▶ Assigned task
Update the lines below by replacing "Note" with "Read" wherever it appears, keeping everything else unchanged and leaving the pictures out of your answer.

▶ Provided information
|---|

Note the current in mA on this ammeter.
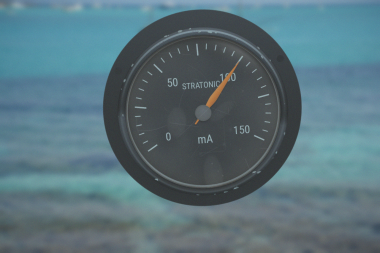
100 mA
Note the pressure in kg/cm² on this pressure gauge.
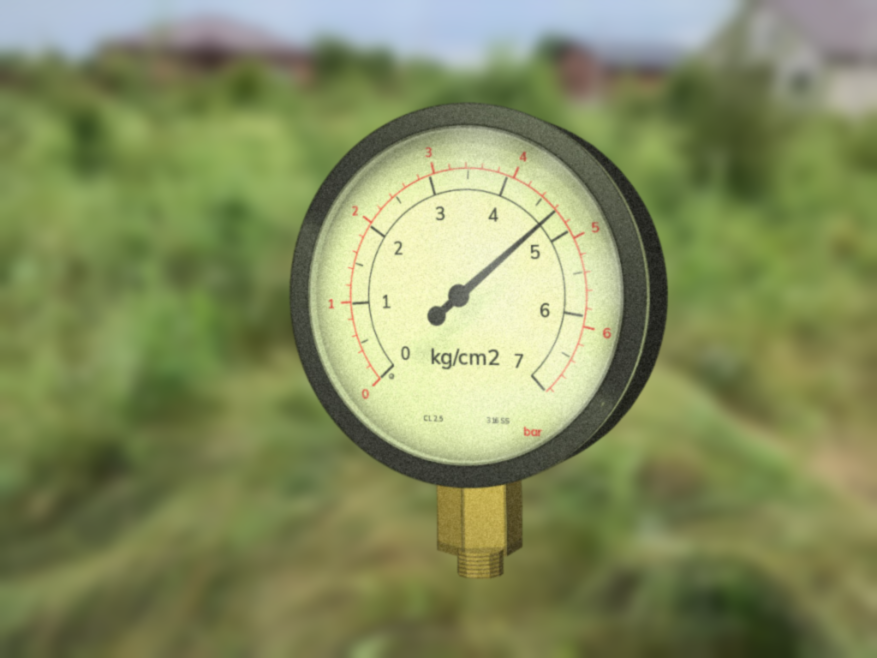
4.75 kg/cm²
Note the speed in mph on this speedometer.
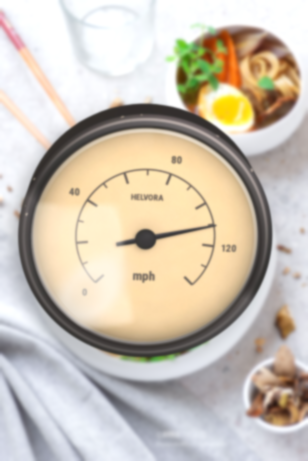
110 mph
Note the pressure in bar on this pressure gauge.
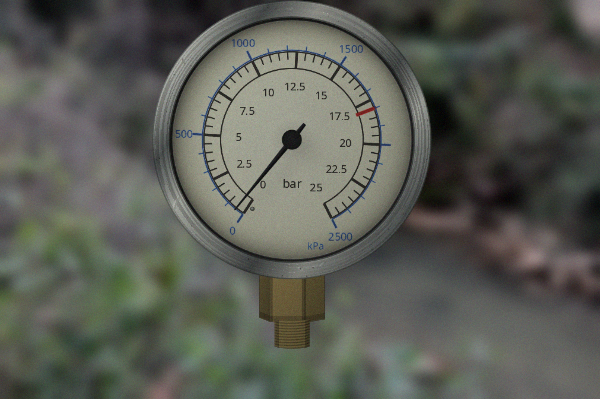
0.5 bar
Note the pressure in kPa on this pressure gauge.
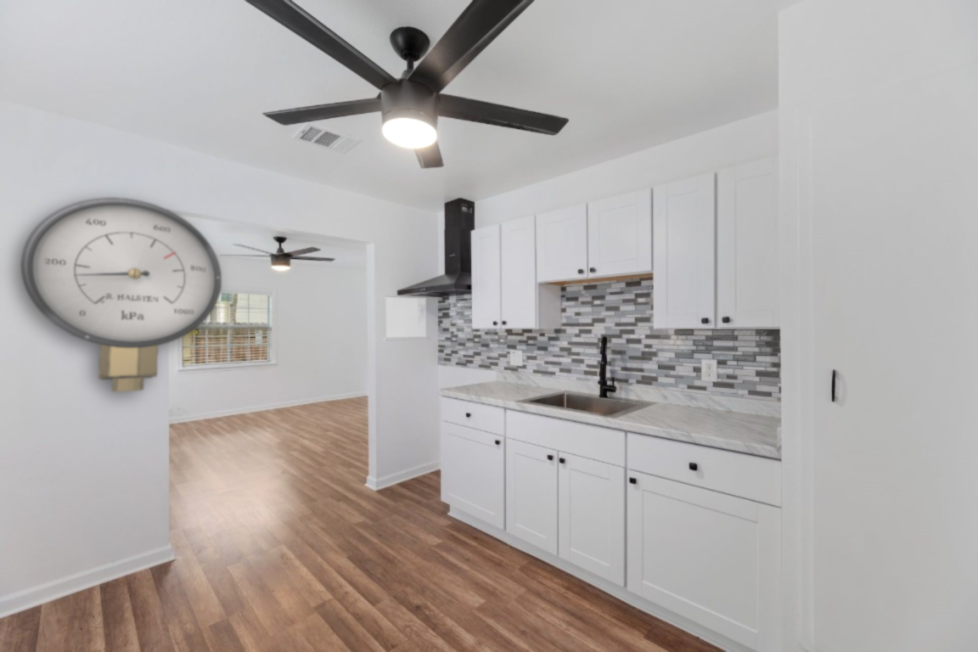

|---|

▶ Exercise solution
Read the current in mA on this ammeter.
100 mA
Read the pressure in kg/cm² on this pressure gauge.
4.75 kg/cm²
Read the speed in mph on this speedometer.
110 mph
Read the pressure in bar on this pressure gauge.
0.5 bar
Read the pressure in kPa on this pressure gauge.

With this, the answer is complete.